Le rapport sur l’emploi renforce le plancher des taux

Les importantes statistiques américaines parues la semaine dernière étaient, en plus des taux d'inflation prévus demain et de l'indicateur de confiance des consommateurs (avec des sondages sur l’inflation) qui sera publié vendredi, les dernières données mises à la disposition de la Fed avant sa réunion de mercredi prochain.Et les premiers chiffres communiqués se sont révélés décevants. Les principaux indicateurs ISM de confiance des entreprises (comparables aux PMI européens) ont fait état d'une stagflation, tant dans l’industrie manufacturière que dans le secteur des services. Le marché du travail a subi un ralentissement. Le nombre de postes vacants ("JOLTS") a augmenté de manière inattendue, mais présente un décalage d'un mois (avril vs mai). En ces temps où tout évolue rapidement, ils perdent donc une partie de leur pertinence. Les demandes hebdomadaires d’allocations de chômage se trouvent quant à elles de l’autre côté du spectre. La dernière semaine de mai, elles ont bondi à 247.000, leur hausse la plus élevée depuis octobre de l’année passée. Le rapport mensuel sur l'emploi du cabinet de ressources humaines privé ADP n'a pas non plus été convaincant, avec à peine 37.000 postes créés.
La semaine s'est clôturée avec la parution vendredi du rapport officiel sur l’emploi US, les "payrolls". 139 000 nouveaux emplois ont été créés en mai, en ligne avec les 126 000 prévus. Sur le plan psychologique, la barre était toutefois placée plus bas sur le marché. La révision à la baisse cumulée de 95.000 pour mars et avril est donc facilement passée. La croissance des salaires s'est avérée un peu plus forte que prévu et le taux de chômage s’est stabilisé à 4,2 %. Nous restons particulièrement attentifs à ce dernier point. La hausse observée au second semestre 2024 avait déclenché la sonnette d'alarme à la Fed (sous la forme de la règle de Sahm) et a été à la base des réductions de taux cumulées de 100 pb (50-25-25) qui ont suivi.
Cette situation provisoirement compliquée sur le marché du travail facilitera un peu la tâche de la Fed la semaine prochaine, tout du moins sur le plan de la communication. Le statu quo (à 4,25 %-4,5 %) est en fait la seule option envisagable tant que l’économie ne déraille pas et que les incertitudes autour de l’impact du conflit commercial et de la "Big Beautiful Bill" de Trump demeurent à ce point élevées. Les chiffres de l'inflation de demain devraient constituer la dernière pièce du puzzle. Outre le fait que l'inflation reste supérieure à l’objectif de 2 %, c'est surtout sa composition qui est importante. Nous nous attendons aux premiers effets inflationnistes de la guerre commerciale dans, par exemple, l’inflation des marchandises. Cette répercussion des droits de douane sur le consommateur final à un moment où l'inflation est déjà trop élevée, constitue l’une des principales préoccupations de la Fed.

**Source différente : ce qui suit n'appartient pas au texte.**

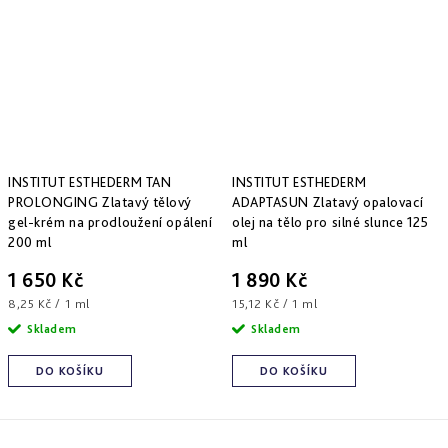
INSTITUT ESTHEDERM TAN
INSTITUT ESTHEDERM
PROLONGING Zlatavý tělový
ADAPTASUN Zlatavý opalovací
gel-krém na prodloužení opálení
olej na tělo pro silné slunce 125
200 ml
ml
1 650 Kč
1 890 Kč
Měrná
Měrná
8,25 Kč / 1 ml
15,12 Kč / 1 ml
cena:
cena:
Skladem
Skladem
DO KOŠÍKU
DO KOŠÍKU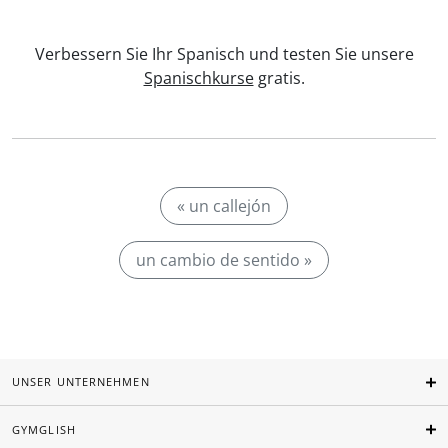
Verbessern Sie Ihr Spanisch und testen Sie unsere
Spanischkurse
gratis.
« un callejón
un cambio de sentido »
UNSER UNTERNEHMEN
GYMGLISH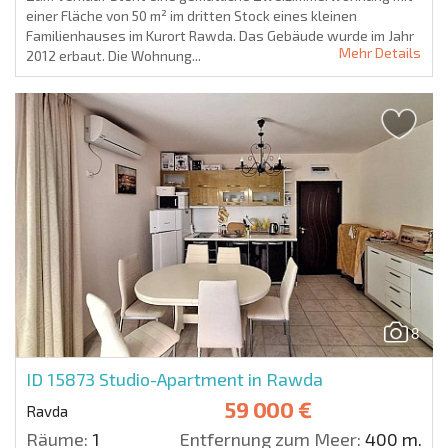
einer Fläche von 50 m² im dritten Stock eines kleinen
Familienhauses im Kurort Rawda. Das Gebäude wurde im Jahr
Mehr Details
2012 erbaut. Die Wohnung...
8
ID 15873
Studio-Apartment in Rawda
59 000 €
Ravda
Räume:
1
Entfernung zum Meer:
400 m.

Le rapport sur l’emploi a fait grimper les taux américains (>10 pb) et renforce le plancher sous eux. Le taux à 2 ans avoisine de nouveau les 4 %. Pour un éventuel nouveau mouvement directionnel, il faudra maintenant surtout attendre les adjudications des obligations d'État américaines. L'émission d'emprunts à trois ans de ce soir sera suivie, demain et après-demain, par des émissions encore plus importantes de papiers à 10 et 30 ans. Plusieurs acteurs majeurs ont déjà annoncé la semaine dernière une grève des acheteurs pour les plus longues échéances, en raison des risques trop élevés qu'elles comportent. Aux États-Unis, une adjudication d’obligations d’État à 20 ans s'est déjà soldée par un échec le mois dernier.
Le taux américain à deux ans remonte en direction de 4 %. Plancher provisoirement solide.